Depuis qu'elle avait quitté le manoir Fleury à l'âge de vingt ans, il lui était arrivé quelques péripéties. Seulement celle qu'elle vivait en ce moment et depuis trois ans la comblait de bonheur.
Il était cinq heure du matin, Dimanche, et déjà, Maria s'affairait dans la maison. Cette dernière ne tarda pas à venir à sa rencontre. Grimaçant devant le sang sécher qui recouvrait encore quelques endroits du visage de Margaux, elle lui offrit un sourire compatissant quelques secondes plus tard avant de lui caresser la joue.
— Je t'ai préparé un bain. La mousse doit s'être évaporée, mais l'eau devrait avoir gardé sa chaleur.
— Tu es un ange. Parvint à articuler Margaux dont la mâchoire était encore douloureuse de sa transformation.
Sans attendre plus longtemps, Margaux se traîna jusqu'à la grande salle de bain et s'enfonça dans l'eau chaude. Quelques heures médicinales flottaient dans l'eau. La femme les connaissait bien, c'était des apaisants naturels.
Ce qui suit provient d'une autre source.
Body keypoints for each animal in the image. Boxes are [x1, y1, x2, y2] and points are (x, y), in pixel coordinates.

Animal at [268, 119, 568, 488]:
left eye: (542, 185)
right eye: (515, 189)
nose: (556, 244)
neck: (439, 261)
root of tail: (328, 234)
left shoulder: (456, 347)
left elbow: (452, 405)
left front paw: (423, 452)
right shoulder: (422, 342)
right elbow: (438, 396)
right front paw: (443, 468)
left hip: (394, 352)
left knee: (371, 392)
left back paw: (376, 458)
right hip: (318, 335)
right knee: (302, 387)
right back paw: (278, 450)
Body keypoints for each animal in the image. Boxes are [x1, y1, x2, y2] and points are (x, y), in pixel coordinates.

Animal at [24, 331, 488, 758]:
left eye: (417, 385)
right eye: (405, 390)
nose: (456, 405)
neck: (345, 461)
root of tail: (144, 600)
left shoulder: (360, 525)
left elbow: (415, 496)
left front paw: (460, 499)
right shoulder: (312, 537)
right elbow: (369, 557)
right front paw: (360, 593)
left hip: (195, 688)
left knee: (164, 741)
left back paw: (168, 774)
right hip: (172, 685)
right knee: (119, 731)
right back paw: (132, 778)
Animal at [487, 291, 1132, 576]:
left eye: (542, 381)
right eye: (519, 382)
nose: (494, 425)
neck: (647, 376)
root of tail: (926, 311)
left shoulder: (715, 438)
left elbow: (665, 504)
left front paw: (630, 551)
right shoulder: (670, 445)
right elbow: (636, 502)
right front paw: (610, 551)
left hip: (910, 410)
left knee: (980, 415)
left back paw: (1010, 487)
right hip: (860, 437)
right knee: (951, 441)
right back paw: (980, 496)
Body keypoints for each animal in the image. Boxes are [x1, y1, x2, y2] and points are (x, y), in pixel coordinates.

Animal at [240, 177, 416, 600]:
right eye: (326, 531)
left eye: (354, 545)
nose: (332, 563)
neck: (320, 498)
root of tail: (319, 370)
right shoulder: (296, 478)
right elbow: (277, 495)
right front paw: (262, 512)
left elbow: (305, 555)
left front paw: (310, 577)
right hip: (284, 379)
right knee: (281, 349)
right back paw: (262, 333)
Ce détaille aidait à ce que ses muscles traumatisés se détende, même si cela n’empêcherait pas les atroce courbatures.
Dans l'eau, Margaux s'assoupie deux fois. Deux fois où elle but la tasse et se réveilla en sursaut. Comprenant qu'elle n'était plus apte à être dans un environnement aussi dangereux, elle quitta l'eau chaude à contre cœur pour se sécher et enfiler une robe de chambre épaisse, l'enveloppant alors dans un cocon de douceur.
Chaque pas qu'elle faisait pour se rapprocher de son lit donnait le sentiment à Margaux que ce serait son dernier trajet de toute son existence. Comme une pierre elle s'effondra sur son lit. Son odeur se mêlait à celle de sa compagne. C'était doux et si chaleureux... cela apaisant son cœur et éloignait ce sentiment d’extrême faiblesse et vulnérabilité.
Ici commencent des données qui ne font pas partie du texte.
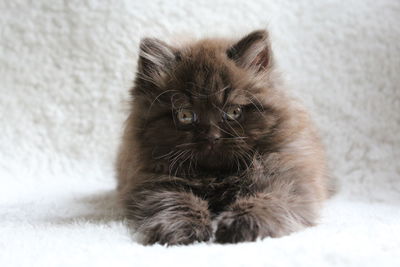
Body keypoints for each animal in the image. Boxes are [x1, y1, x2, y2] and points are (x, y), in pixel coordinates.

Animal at [116, 30, 334, 246]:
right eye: (185, 115)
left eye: (233, 112)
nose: (212, 137)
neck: (217, 175)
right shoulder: (151, 181)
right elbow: (175, 200)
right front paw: (181, 229)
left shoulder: (288, 177)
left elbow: (268, 198)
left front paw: (243, 224)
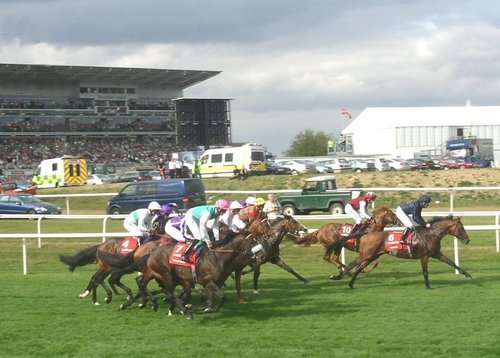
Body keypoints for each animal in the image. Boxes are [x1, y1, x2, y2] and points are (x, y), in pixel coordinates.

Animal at [332, 215, 472, 288]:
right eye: (461, 228)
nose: (467, 240)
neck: (431, 234)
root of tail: (365, 234)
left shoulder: (436, 254)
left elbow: (452, 263)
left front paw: (467, 274)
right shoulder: (425, 256)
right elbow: (425, 272)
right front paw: (428, 286)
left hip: (372, 256)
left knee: (359, 268)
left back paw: (350, 284)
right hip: (366, 255)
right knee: (351, 265)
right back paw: (337, 277)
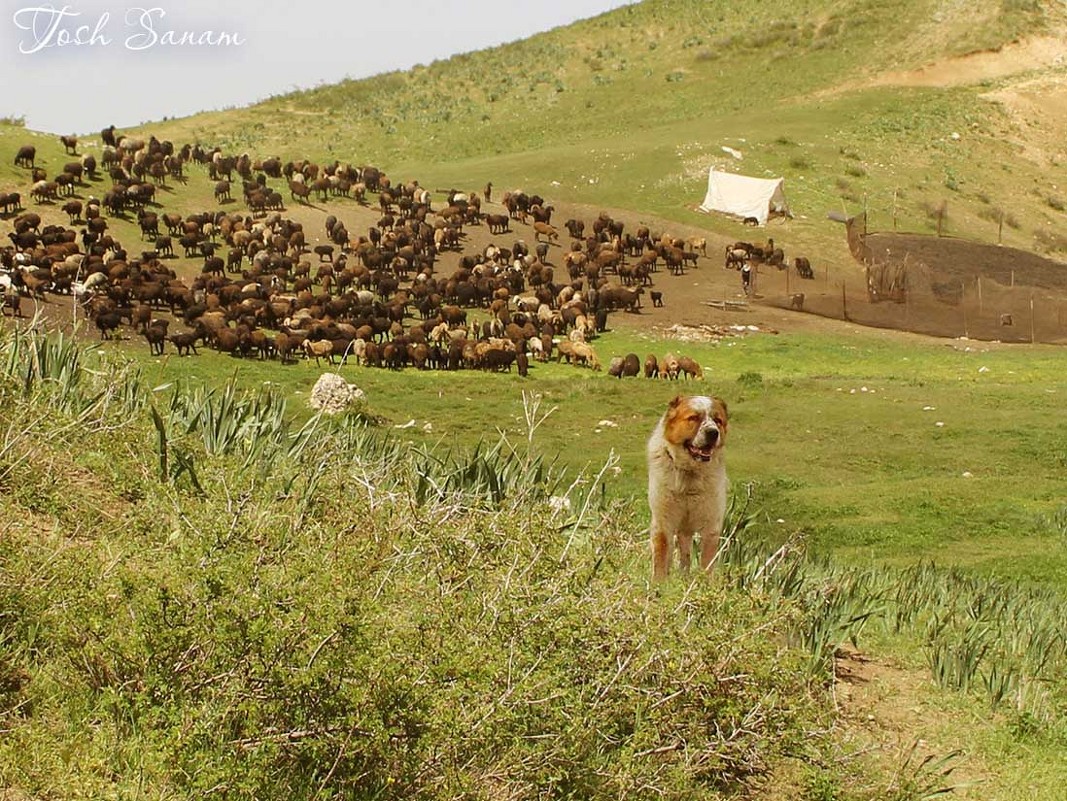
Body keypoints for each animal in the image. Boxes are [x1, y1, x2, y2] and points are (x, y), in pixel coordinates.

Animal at [644, 396, 729, 580]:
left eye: (718, 420)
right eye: (693, 418)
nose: (713, 432)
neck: (690, 475)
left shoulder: (711, 525)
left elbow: (707, 561)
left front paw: (704, 583)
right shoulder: (663, 521)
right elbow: (661, 557)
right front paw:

Son sourire s'élargit davantage lorsqu'elle sentit que la couette la recouvrait, comme par magie. Suivit de deux têtes blondes se glissant contre elle, les bouilles encore engourdit par le sommeil.
Margaux serra ses deux petites filles contre elle. Même si elle était faible, elle avait encore un peu de force pour transmettre tout son amour aux deux plus belles créations de son existence.
— Comment tu vas, maman ? Questionna la plus âgée des deux.
— Je suis très fatiguée. Je vais dormir et tout ira mieux après, d'accord ? Répondit Margaux sans ouvrir ses yeux. Ses paupières étaient devenues trop lourdes pour les faire papillonner.
— Est ce que tu viendras au parc avec nous et maman Maria après ? Reprit l'enfant de tout juste cinq ans.
Mais déjà, Margaux n'avait plus la force de bouger ses lèvres. Immobile, la respiration lente et calme, elle ne pouvait que dormir après sa nuit de folie furieuse dans les bois.
Fort heureusement, depuis qu'elle connaissait Maria, depuis qu'elles s'aimaient et vivaient ensemble, Margaux n'avait plus de raison de craindre ses moments de faiblesse. Elle savait que Maria assurait ses arrières, s'occupait de ses filles... de leurs filles. Avec Maria à ses côtés, elle ne craignait plus les lendemains de pleine lune, car on veillait sur elle et son corps brisé.